* _Brief_
What is needed is a faithful copy of all the entries, with no pictures in it.

* _Input data_
Start of Block

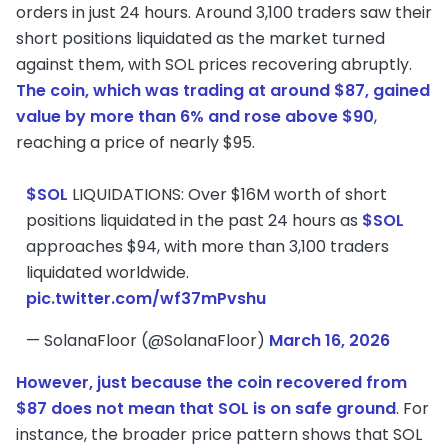
orders in just 24 hours. Around 3,100 traders saw their
short positions liquidated as the market turned
against them, with SOL prices recovering abruptly.
The coin, which was trading at around $87, gained
value by more than 6% and rose above $90
,
reaching a price of nearly $95.
$SOL
LIQUIDATIONS: Over $16M worth of short
positions liquidated in the past 24 hours as
$SOL
approaches $94, with more than 3,100 traders
liquidated worldwide.
pic.twitter.com/wf37mPvshu
— SolanaFloor (@SolanaFloor)
March 16, 2026
However, just because the coin recovered from
$87 does not mean that SOL is on safe ground
. For
instance, the broader price pattern shows that SOL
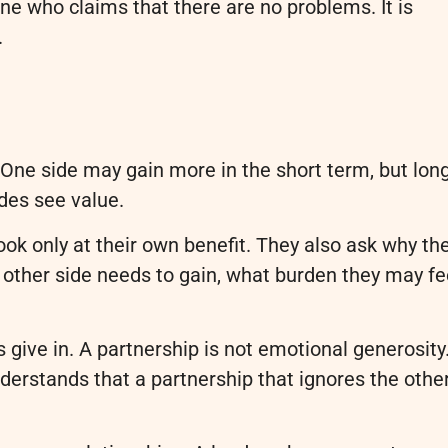
ne who claims that there are no problems. It is
.
. One side may gain more in the short term, but lon
des see value.
ook only at their own benefit. They also ask why th
e other side needs to gain, what burden they may fe
give in. A partnership is not emotional generosity.
nderstands that a partnership that ignores the othe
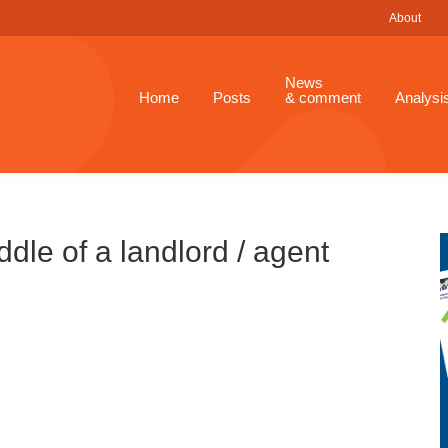
About
News
Home
Posts
& comment
Analysi
dle of a landlord / agent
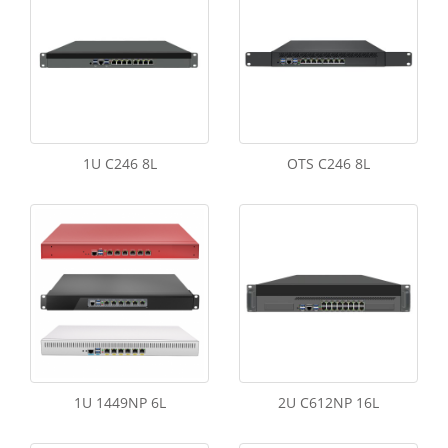
1U C246 8L
OTS C246 8L
1U 1449NP 6L
2U C612NP 16L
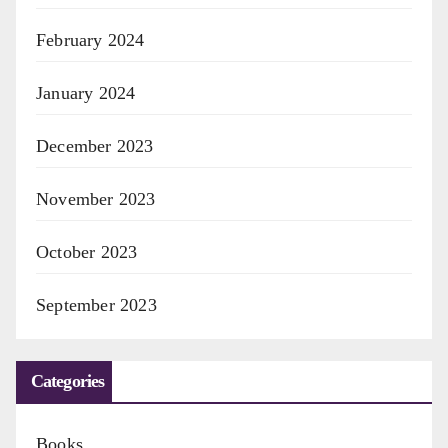
February 2024
January 2024
December 2023
November 2023
October 2023
September 2023
Categories
Books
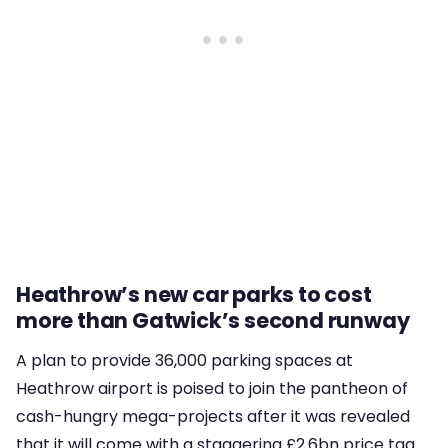
Heathrow’s new car parks to cost
more than Gatwick’s second runway
A plan to provide 36,000 parking spaces at
Heathrow airport is poised to join the pantheon of
cash-hungry mega-projects after it was revealed
that it will come with a staggering £2.6bn price tag.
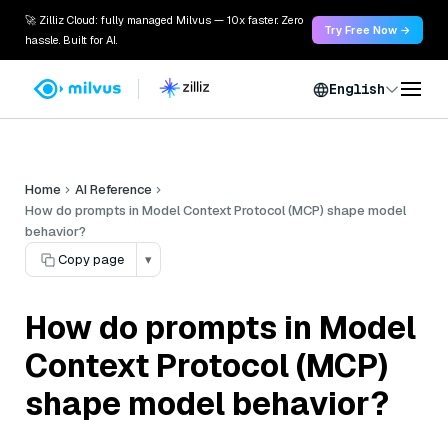
🚀 Zilliz Cloud: fully managed Milvus — 10x faster. Zero
Try Free Now →
hassle. Built for AI.
English
Home
AI Reference
How do prompts in Model Context Protocol (MCP) shape model
behavior?
Copy page
▾
How do prompts in Model
Context Protocol (MCP)
shape model behavior?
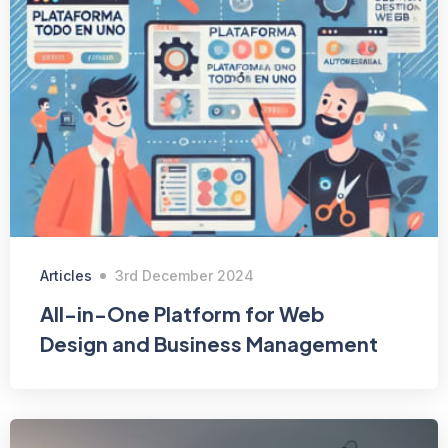
Articles
3rd December 2024
All-in-One Platform for Web
Design and Business Management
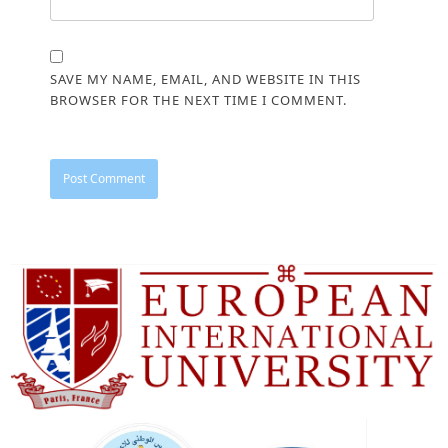
SAVE MY NAME, EMAIL, AND WEBSITE IN THIS
BROWSER FOR THE NEXT TIME I COMMENT.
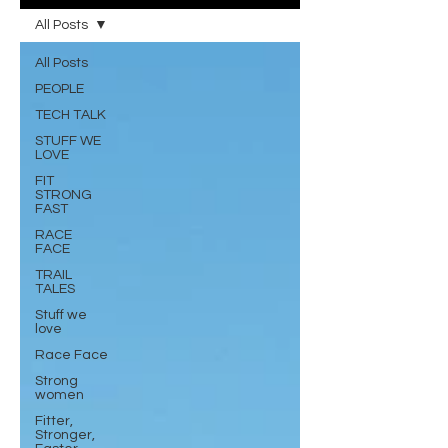
All Posts
All Posts
PEOPLE
TECH TALK
STUFF WE
LOVE
FIT
STRONG
FAST
RACE
FACE
TRAIL
TALES
Stuff we
love
Race Face
Strong
women
Fitter,
Stronger,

End of Block

* _Answer below_
orders in just 24 hours. Around 3,100 traders saw their
short positions liquidated as the market turned
against them, with SOL prices recovering abruptly.
The coin, which was trading at around $87, gained
value by more than 6% and rose above $90
,
reaching a price of nearly $95.
$SOL
LIQUIDATIONS: Over $16M worth of short
positions liquidated in the past 24 hours as
$SOL
approaches $94, with more than 3,100 traders
liquidated worldwide.
pic.twitter.com/wf37mPvshu
— SolanaFloor (@SolanaFloor)
March 16, 2026
However, just because the coin recovered from
$87 does not mean that SOL is on safe ground
. For
instance, the broader price pattern shows that SOL
ne who claims that there are no problems. It is
.
. One side may gain more in the short term, but lon
des see value.
ook only at their own benefit. They also ask why th
e other side needs to gain, what burden they may fe
give in. A partnership is not emotional generosity.
nderstands that a partnership that ignores the othe
About
News
Home
Posts
& comment
Analysi
dle of a landlord / agent
1U C246 8L
OTS C246 8L
1U 1449NP 6L
2U C612NP 16L
February 2024
January 2024
December 2023
November 2023
October 2023
September 2023
Categories
Books
Heathrow’s new car parks to cost
more than Gatwick’s second runway
A plan to provide 36,000 parking spaces at
Heathrow airport is poised to join the pantheon of
cash-hungry mega-projects after it was revealed
that it will come with a staggering £2.6bn price tag.
🚀 Zilliz Cloud: fully managed Milvus — 10x faster. Zero
Try Free Now →
hassle. Built for AI.
English
Home
AI Reference
How do prompts in Model Context Protocol (MCP) shape model
behavior?
Copy page
▾
How do prompts in Model
Context Protocol (MCP)
shape model behavior?
Articles
3rd December 2024
All-in-One Platform for Web
Design and Business Management
SAVE MY NAME, EMAIL, AND WEBSITE IN THIS
BROWSER FOR THE NEXT TIME I COMMENT.
All Posts
All Posts
PEOPLE
TECH TALK
STUFF WE
LOVE
FIT
STRONG
FAST
RACE
FACE
TRAIL
TALES
Stuff we
love
Race Face
Strong
women
Fitter,
Stronger,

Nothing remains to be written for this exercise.